Why?  Because we have become obsessed with essentialising life instead of rationalising, questioning, and challenging dogmatic practices and the status quo.  It is uncomfortable living in a country full of glittering lights, cities plagued by cathedrals of consumerism, and the propagandised message of limitless possibilities.  Worse is knowing that the system is rigged unfavourably against you.  It is a system reliant on the failure of certain groups within its boundaries and occupied space.  It is a heightened sensory dream (or nightmare, as the case may be) from which we cannot escape because its inbuilt inequalities are the only guaranteed thing.  These inequalities are the reality of many.  There appears to be a conscious disconnect, a turning of heads, an inability to face the consequences of uncontrolled markets in capitalist systems. 

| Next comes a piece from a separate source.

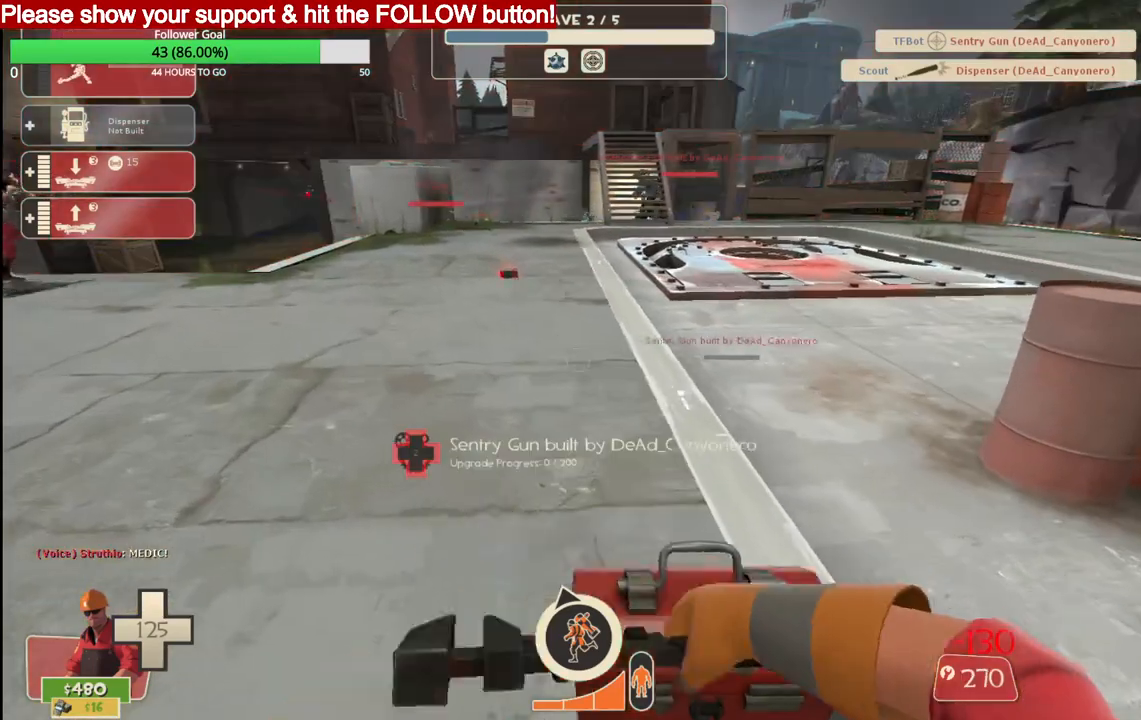
{"buttons": ["R2"], "left_stick": "center", "right_stick": "center", "events": []}
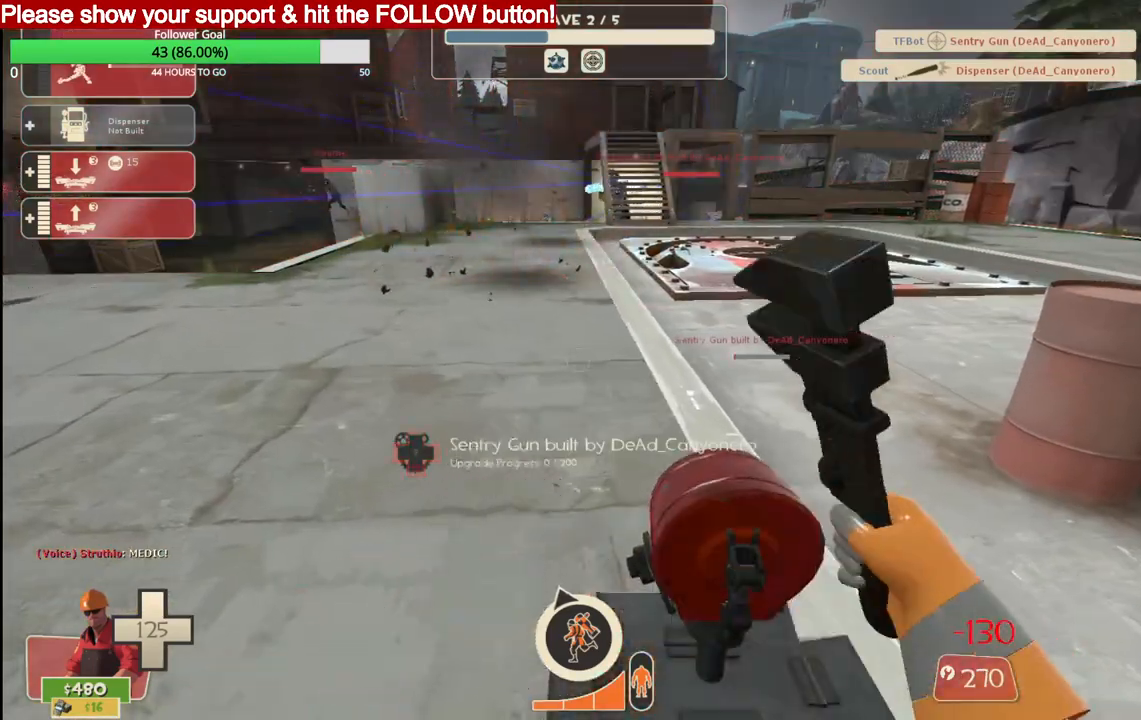
{"buttons": ["R2"], "left_stick": "center", "right_stick": "center", "events": []}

It’s the people on the street waiting for someone to give minimum change in order that they may purchase a hot drink.  It’s the students who have to choose between paying their rent and bills, and feeding themselves. It’s the workers stuck in dead-end, menial jobs for minimum wage and no recognition of their services to society.  It’s about all of us and the decisions we are forced to make on a daily basis whilst situated in a system built against us.  It’d about attempting to find hope in a climate of apathy, disillusionment, and disaffection. 

The key is finding the leverage point to force change.  To put power back into our hands and fight for the ability to do-good by people, we need to put values of compassion, honesty, and accountability back into our systems.  We need to remind ourselves of our humanity and collectivist nature.  Until then, little will change.

It is easier to fight and demand change, than it is to exist out of sheer compliance.  It is better to be uncomfortable in the demand for change than it is to be uncomfortable out of fear of change.

This is why, on November 4th 2015, thousands of students and workers from across the country gathered together in London, to demand free education, the keeping of maintenance grants, the defence of tax credits, and increased taxing of the rich.  It was a mass demonstration full of fed-up people, tired of being uncomfortable, living on the edge, because of the inherent pessimistic nature of the system we occupy.  It was the chance to be heard.  It was the opportunity to show the ‘fat-cats’ thriving off our suffering that we were there to take a stand, to reject their perpetuation of capitalist ideology.  We said no.  Nobody has the right to control, belittle, and marginalise the significance of our lives.  Yes, oftentimes we allow the shallow, narrow-minded, self-absorbed elite to control us.  We are autonomous individuals whom have been subjected to the atrocities caused by the ruling classes.  We said no.  This was the possibility to reconnect and break through from the pessimistic mind-set we had been indoctrinated into.  Consumerism and marketisation of educational institutions disillusions human connections.  Education and employment should never be about surviving within the constraints of capitalist society as we know and understand it. 

Going against the tide is emotionally tiring and draining because you don’t know what you will have to fight against each day and the pressures you may face.  But being heard and getting through to even one person makes the troubles worthwhile.